TASK INSTRUCTIONS: Without the pictures, output the lines of the material from the very first through the one that holds "Rendered at 1241 by 1754 pixels.".

RECORDED INFORMATION:
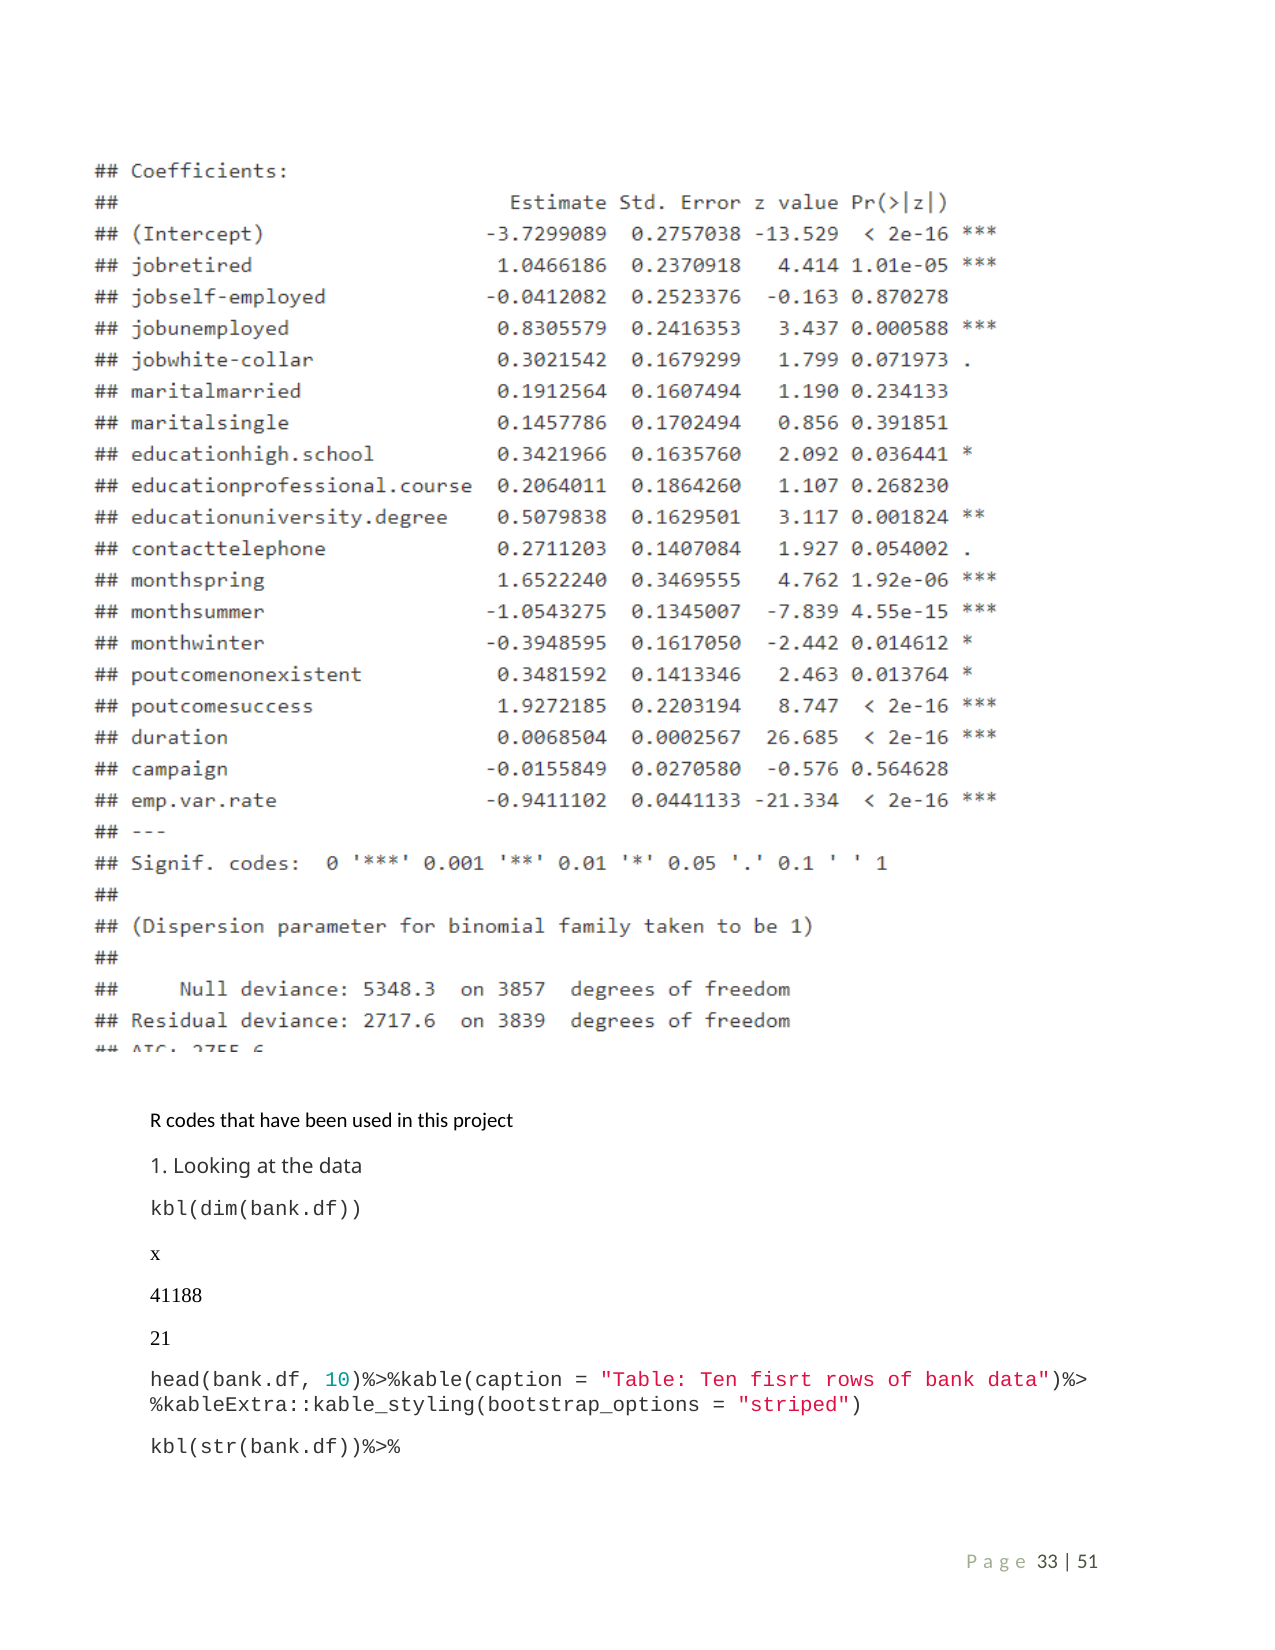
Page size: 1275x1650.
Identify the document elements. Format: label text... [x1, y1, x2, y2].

text head(bank.df, 10)%>%kable(caption = "Table: Ten fisrt rows of bank data")%>%kableExtra::kable_styling(bootstrap_options = "striped") [150, 1369, 1125, 1418]
table_cell 41188 [150, 1283, 202, 1326]
text kbl(str(bank.df))%>% [150, 1437, 1125, 1460]
text kbl(dim(bank.df)) [150, 1198, 1125, 1222]
text 1. Looking at the data [150, 1151, 1125, 1179]
table_cell 21 [150, 1326, 202, 1369]
picture [93, 150, 1069, 1052]
text R codes that have been used in this project [150, 1107, 1125, 1132]
table_header x [150, 1240, 202, 1283]
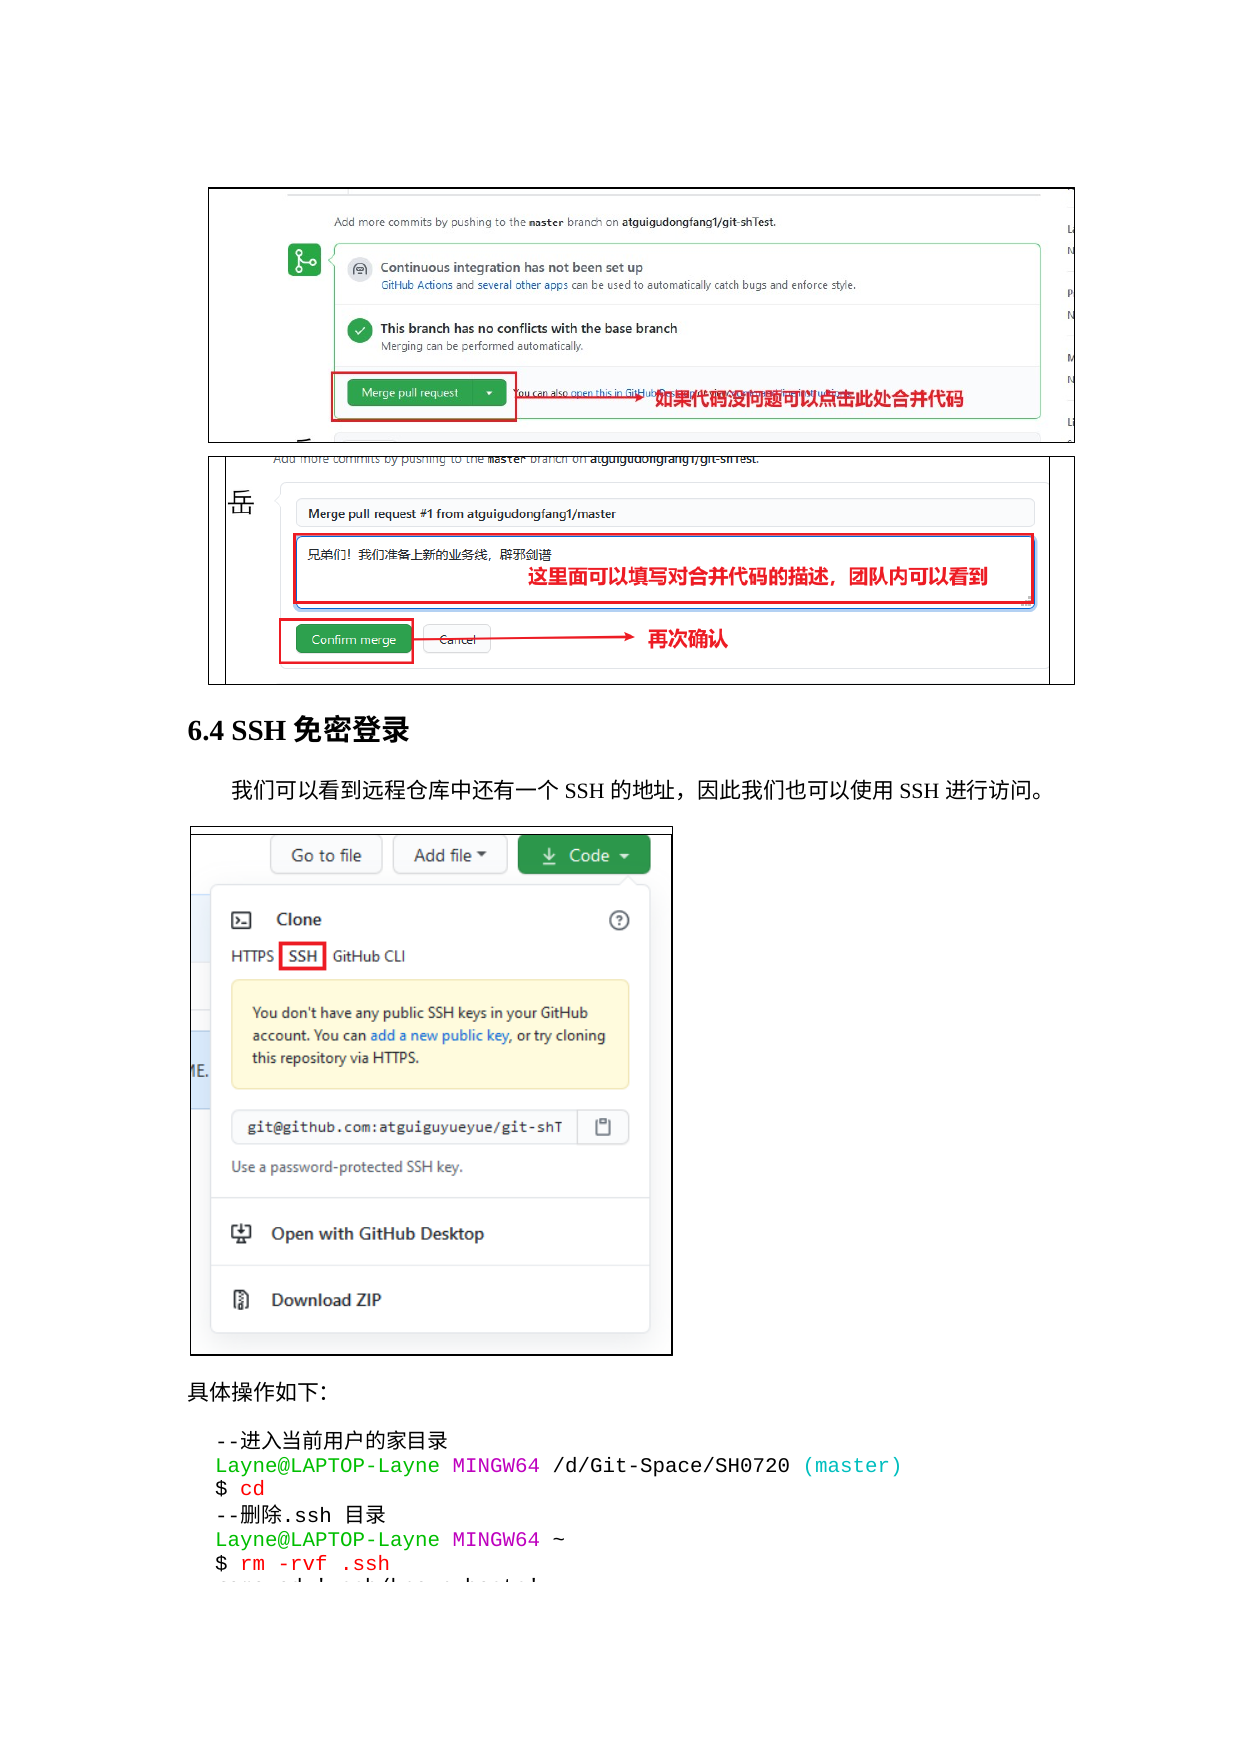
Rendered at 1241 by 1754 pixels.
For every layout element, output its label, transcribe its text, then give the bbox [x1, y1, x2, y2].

picture [226, 457, 1049, 684]
text 我们可以看到远程仓库中还有一个 SSH 的地址，因此我们也可以使用 SSH 进行访问。 [231, 773, 1076, 805]
picture [191, 835, 671, 843]
text 具体操作如下： [187, 843, 1076, 1407]
picture [209, 189, 1074, 442]
subtitle 6.4 SSH 免密登录 [187, 707, 1076, 749]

EXERCISE RESPONSE:
Page size: 1275x1650.
Identify the document elements. Format: label text... [x1, y1, x2, y2].

text head(bank.df, 10)%>%kable(caption = "Table: Ten fisrt rows of bank data")%>%kableExtra::kable_styling(bootstrap_options = "striped") [150, 1369, 1125, 1418]
table_cell 41188 [150, 1283, 202, 1326]
text kbl(str(bank.df))%>% [150, 1437, 1125, 1460]
text kbl(dim(bank.df)) [150, 1198, 1125, 1222]
text 1. Looking at the data [150, 1151, 1125, 1179]
table_cell 21 [150, 1326, 202, 1369]
picture [93, 150, 1069, 1052]
text R codes that have been used in this project [150, 1107, 1125, 1132]
table_header x [150, 1240, 202, 1283]
Rendered at 1241 by 1754 pixels.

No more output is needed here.